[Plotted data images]
***
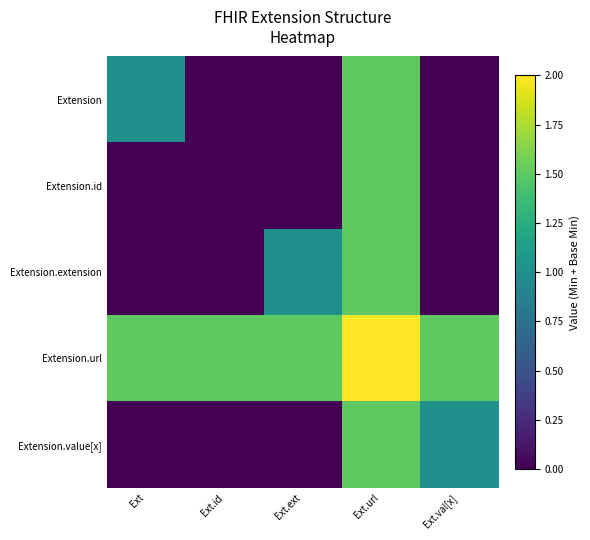

Reading left to right, what are all the values shown in this chart?

Extension: Ext=1.0	Ext.id=0.0	Ext.ext=0.0	Ext.url=1.5	Ext.val[x]=0.0
Extension.id: Ext=0.0	Ext.id=0.0	Ext.ext=0.0	Ext.url=1.5	Ext.val[x]=0.0
Extension.extension: Ext=0.0	Ext.id=0.0	Ext.ext=1.0	Ext.url=1.5	Ext.val[x]=0.0
Extension.url: Ext=1.5	Ext.id=1.5	Ext.ext=1.5	Ext.url=2.0	Ext.val[x]=1.5
Extension.value[x]: Ext=0.0	Ext.id=0.0	Ext.ext=0.0	Ext.url=1.5	Ext.val[x]=1.0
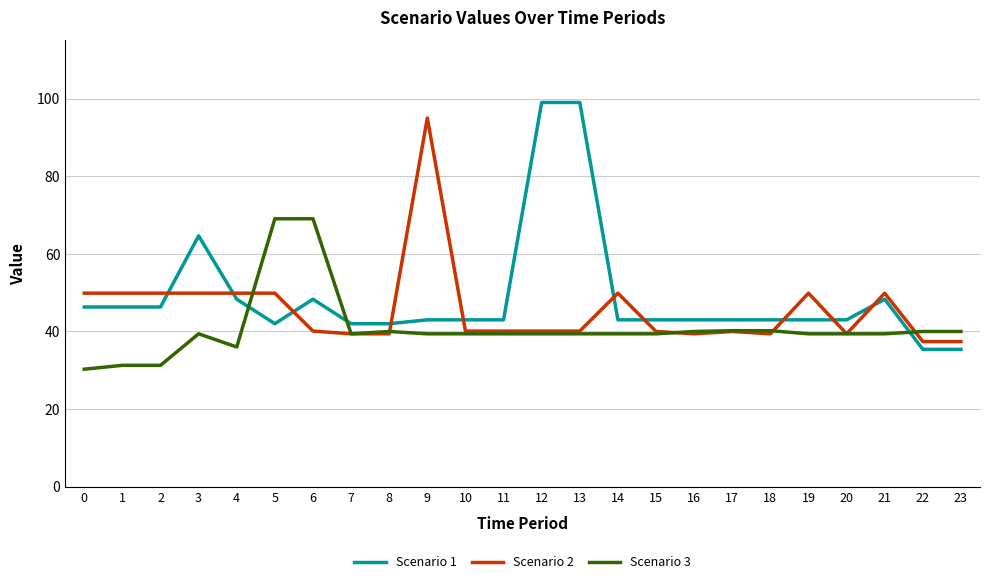

How many intersections are there between Scenario 3 and Scenario 1?

3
***
> What the task asks:
Give the lines above as a Markdown table with the columns "Row" and "Line", numbering the rows in order. Leave out the blank lines and the pictures.

> Solution to this exercise:
| Row | Line |
|---|---|
| 1 | Reading left to right, what are all the values shown in this chart? |
| 2 | Extension: Ext=1.0	Ext.id=0.0	Ext.ext=0.0	Ext.url=1.5	Ext.val[x]=0.0 |
| 3 | Extension.id: Ext=0.0	Ext.id=0.0	Ext.ext=0.0	Ext.url=1.5	Ext.val[x]=0.0 |
| 4 | Extension.extension: Ext=0.0	Ext.id=0.0	Ext.ext=1.0	Ext.url=1.5	Ext.val[x]=0.0 |
| 5 | Extension.url: Ext=1.5	Ext.id=1.5	Ext.ext=1.5	Ext.url=2.0	Ext.val[x]=1.5 |
| 6 | Extension.value[x]: Ext=0.0	Ext.id=0.0	Ext.ext=0.0	Ext.url=1.5	Ext.val[x]=1.0 |
| 7 | How many intersections are there between Scenario 3 and Scenario 1? |
| 8 | 3 |